# [Task details]
Look below for the line containing "上にあるモノたちを見ていると" and the line containing "Solo los compradores", then set down both and every line between them exactly, without pictures.

[Dataset entries]
+ + + + + + +

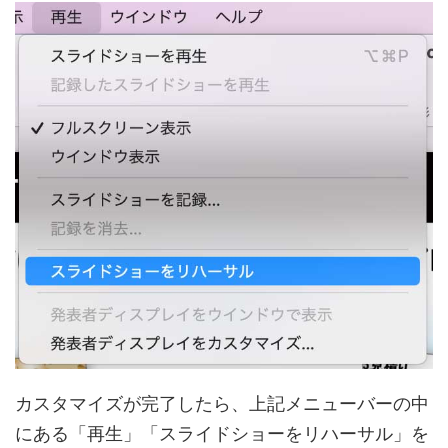
カスタマイズが完了したら、上記メニューバーの中
にある「再生」「スライドショーをリハーサル」を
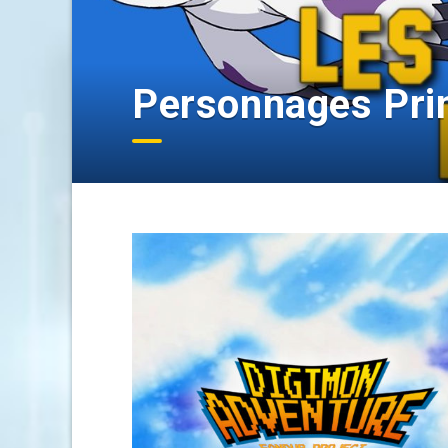
Personnages Pri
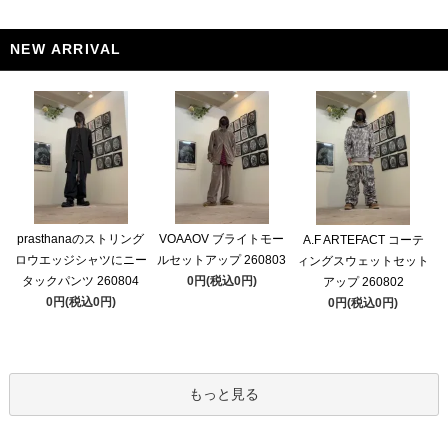
NEW ARRIVAL
prasthanaのストリング
VOAAOV ブライトモー
A.F ARTEFACT コーテ
ロウエッジシャツにニー
ルセットアップ 260803
ィングスウェットセット
タックパンツ 260804
0円(税込0円)
アップ 260802
0円(税込0円)
0円(税込0円)
もっと見る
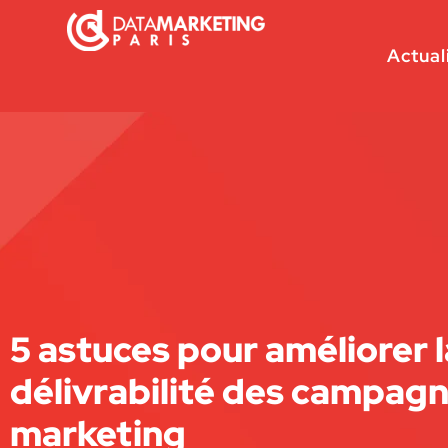
Actual
5 astuces pour améliorer l
délivrabilité des campag
marketing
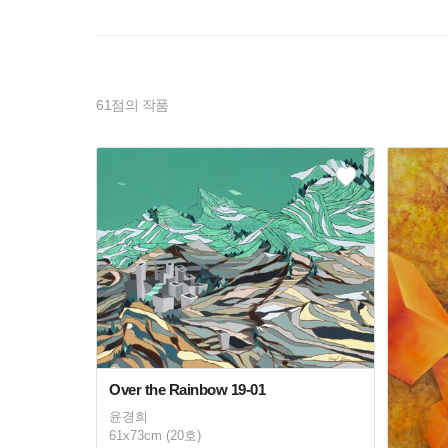
61
점의 작품
Over the Rainbow 19-01
윤경희
61x73cm (20호)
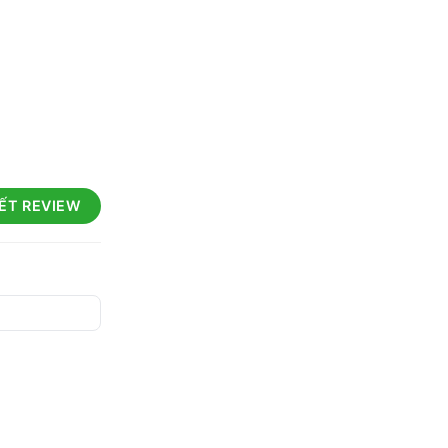
IẾT REVIEW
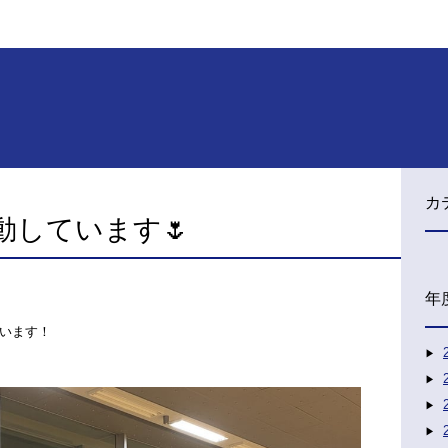
カ
動しています🌷
年
います！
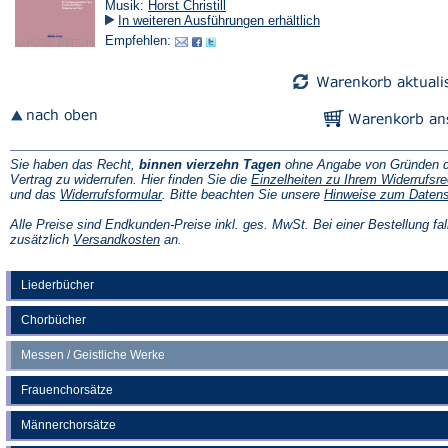
Musik:
Horst Christill
In weiteren Ausführungen erhältlich
Empfehlen:
Sie haben das Recht,
binnen vierzehn Tagen
ohne Angabe von Gründen d
Vertrag zu widerrufen. Hier finden Sie die
Einzelheiten zu Ihrem Widerrufsre
(Öffnet
und das
Widerrufsformular
. Bitte beachten Sie unsere
Hinweise zum Daten
in
einem
Alle Preise sind Endkunden-Preise inkl. ges. MwSt. Bei einer Bestellung fal
neuen
(Öffnet
zusätzlich
Versandkosten
an.
Tab)
in
einem
neuen
Liederbücher
Tab)
Chorbücher
Messen / Geistliche Werke
Frauenchorsätze
Männerchorsätze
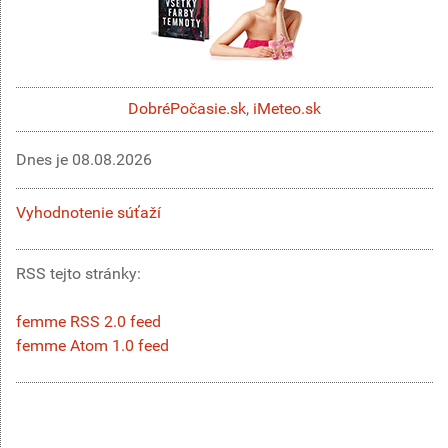
DobréPočasie.sk
,
iMeteo.sk
Dnes je
08.08.2026
Vyhodnotenie súťaží
RSS tejto stránky:
femme RSS 2.0 feed
femme Atom 1.0 feed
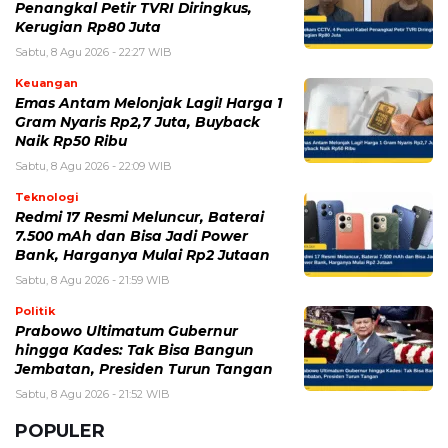
Penangkal Petir TVRI Diringkus,
Kerugian Rp80 Juta
Sabtu, 8 Agu 2026 - 22:27 WIB
Keuangan
Emas Antam Melonjak Lagi! Harga 1
Gram Nyaris Rp2,7 Juta, Buyback
Naik Rp50 Ribu
Sabtu, 8 Agu 2026 - 22:09 WIB
Teknologi
Redmi 17 Resmi Meluncur, Baterai
7.500 mAh dan Bisa Jadi Power
Bank, Harganya Mulai Rp2 Jutaan
Sabtu, 8 Agu 2026 - 21:59 WIB
Politik
Prabowo Ultimatum Gubernur
hingga Kades: Tak Bisa Bangun
Jembatan, Presiden Turun Tangan
Sabtu, 8 Agu 2026 - 21:52 WIB
POPULER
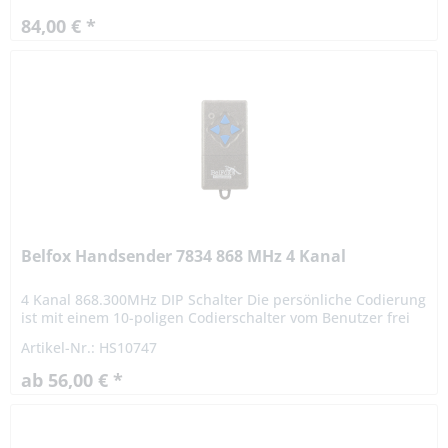
84,00 € *
Belfox Handsender 7834 868 MHz 4 Kanal
4 Kanal 868.300MHz DIP Schalter Die persönliche Codierung
ist mit einem 10-poligen Codierschalter vom Benutzer frei
einstellbar. Die Reichweite beträgt ca. 35m und kann
Artikel-Nr.: HS10747
sogar...
ab 56,00 € *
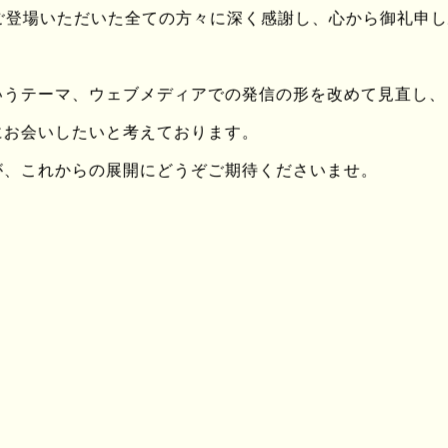
ingにご登場いただいた全ての方々に深く感謝し、心から御礼申
上にあるモノたちを見ていると
々
しい気持ちになりますわ
いうテーマ、ウェブメディアでの発信の形を改めて見直し、
にお会いしたいと考えております。
が、これからの展開にどうぞご期待くださいませ。
って
前なに言うてんねん？
にええやんけ
こたって
かわんかったって
らんかったら
てたらええねん
なんて自分から望んで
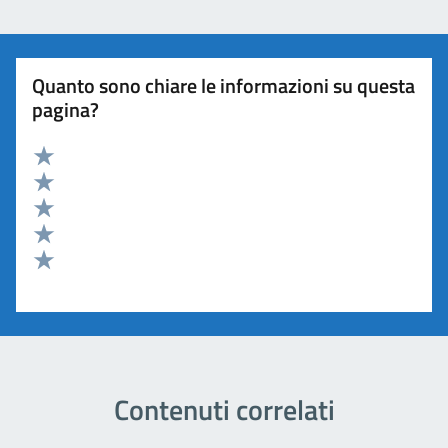
Quanto sono chiare le informazioni su questa
pagina?
Valuta 5 stelle su 5
Valuta 4 stelle su 5
Valuta 3 stelle su 5
Valuta 2 stelle su 5
Valuta 1 stelle su 5
Contenuti correlati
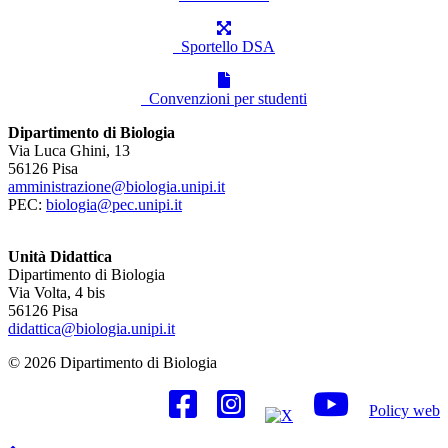
Sportello DSA
Convenzioni per studenti
Dipartimento di Biologia
Via Luca Ghini, 13
56126 Pisa
amministrazione@biologia.unipi.it
PEC:
biologia@pec.unipi.it
Unità Didattica
Dipartimento di Biologia
Via Volta, 4 bis
56126 Pisa
didattica@biologia.unipi.it
© 2026 Dipartimento di Biologia
Policy web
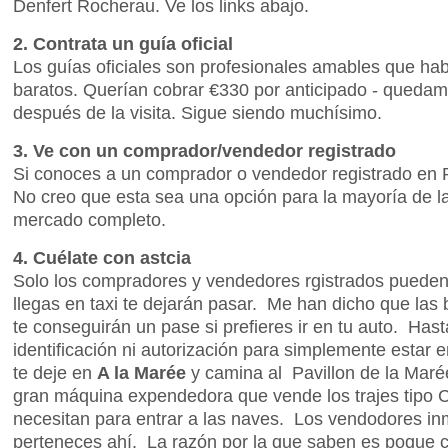
Denfert Rocherau. Ve los links abajo.
2. Contrata un guía oficial
Los guías oficiales son profesionales amables que hab
baratos. Querían cobrar €330 por anticipado - quedam
después de la visita. Sigue siendo muchísimo.
3. Ve con un comprador/vendedor registrado
Si conoces a un comprador o vendedor registrado en 
No creo que esta sea una opción para la mayoría de la
mercado completo.
4. Cuélate con astcia
Solo los compradores y vendedores rgistrados pueden 
llegas en taxi te dejarán pasar. Me han dicho que las
te conseguirán un pase si prefieres ir en tu auto. Has
identificación ni autorización para simplemente estar
te deje en
A la Marée
y camina al Pavillon de la Maré
gran máquina expendedora que vende los trajes tipo 
necesitan para entrar a las naves. Los vendodores i
perteneces ahí. La razón por la que saben es poque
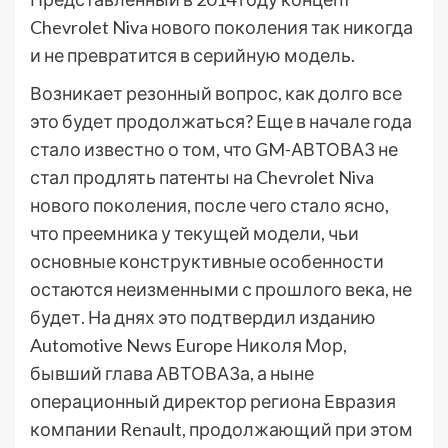
Chevrolet Niva нового поколения так никогда
и не превратится в серийную модель.
Возникает резонный вопрос, как долго все
это будет продолжаться? Еще в начале года
стало известно о том, что GM-АВТОВАЗ не
стал продлять патенты на Chevrolet Niva
нового поколения, после чего стало ясно,
что преемника у текущей модели, чьи
основные конструктивные особенности
остаются неизменными с прошлого века, не
будет. На днях это подтвердил изданию
Automotive News Europe Николя Мор,
бывший глава АВТОВАЗа, а ныне
операционный директор региона Евразия
компании Renault, продолжающий при этом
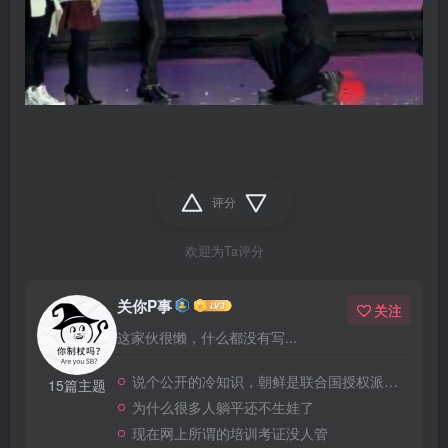
评分
欢迎为Ta评分
关你P事
关注
这家伙很懒，什么都没有写...
说个公开的冷知识，朝鲜是联合国授权派兵的
15篇主题
为什么很多人躺平还不生娃了
现在网上所谓的培训考证没人管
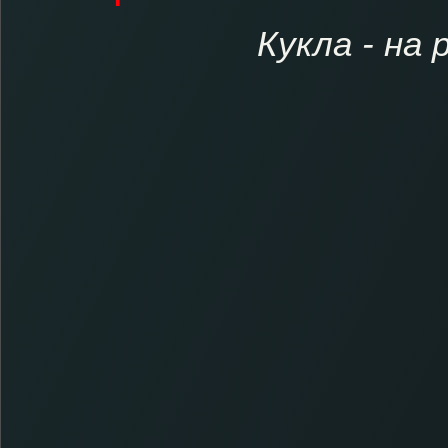
Кукла - на 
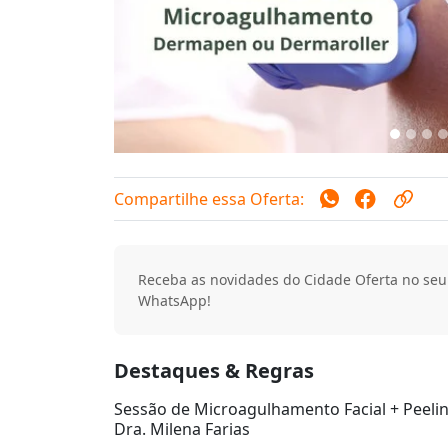
Compartilhe essa Oferta:
Receba as novidades do Cidade Oferta no seu
WhatsApp!
Destaques & Regras
Sessão de Microagulhamento Facial + Peelin
Dra. Milena Farias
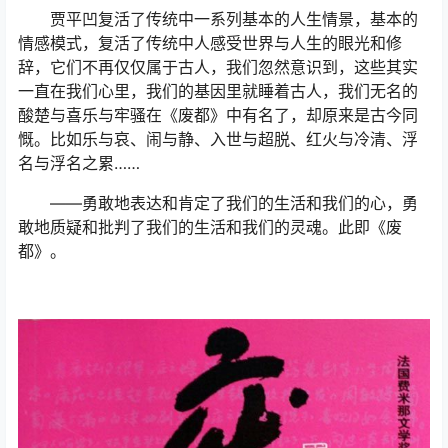
贾平凹复活了传统中一系列基本的人生情景，基本的
情感模式，复活了传统中人感受世界与人生的眼光和修
辞，它们不再仅仅属于古人，我们忽然意识到，这些其实
一直在我们心里，我们的基因里就睡着古人，我们无名的
酸楚与喜乐与牢骚在《废都》中有名了，却原来是古今同
慨。比如乐与哀、闹与静、入世与超脱、红火与冷清、浮
名与浮名之累……
——勇敢地表达和肯定了我们的生活和我们的心，勇
敢地质疑和批判了我们的生活和我们的灵魂。此即《废
都》。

+ + + + + + +

# [Solution to this exercise]
上にあるモノたちを見ていると
々
しい気持ちになりますわ
いうテーマ、ウェブメディアでの発信の形を改めて見直し、
にお会いしたいと考えております。
が、これからの展開にどうぞご期待くださいませ。
って
前なに言うてんねん？
にええやんけ
こたって
かわんかったって
らんかったら
てたらええねん
なんて自分から望んで
Quanto sono chiare le informazioni su questa
pagina?
Valuta 5 stelle su 5
Valuta 4 stelle su 5
Valuta 3 stelle su 5
Valuta 2 stelle su 5
Valuta 1 stelle su 5
Contenuti correlati
Sportello DSA
Convenzioni per studenti
Dipartimento di Biologia
Via Luca Ghini, 13
56126 Pisa
amministrazione@biologia.unipi.it
PEC:
biologia@pec.unipi.it
Unità Didattica
Dipartimento di Biologia
Via Volta, 4 bis
56126 Pisa
didattica@biologia.unipi.it
© 2026 Dipartimento di Biologia
Policy web
Denfert Rocherau. Ve los links abajo.
2. Contrata un guía oficial
Los guías oficiales son profesionales amables que hab
baratos. Querían cobrar €330 por anticipado - quedam
después de la visita. Sigue siendo muchísimo.
3. Ve con un comprador/vendedor registrado
Si conoces a un comprador o vendedor registrado en 
No creo que esta sea una opción para la mayoría de la
mercado completo.
4. Cuélate con astcia
Solo los compradores y vendedores rgistrados pueden 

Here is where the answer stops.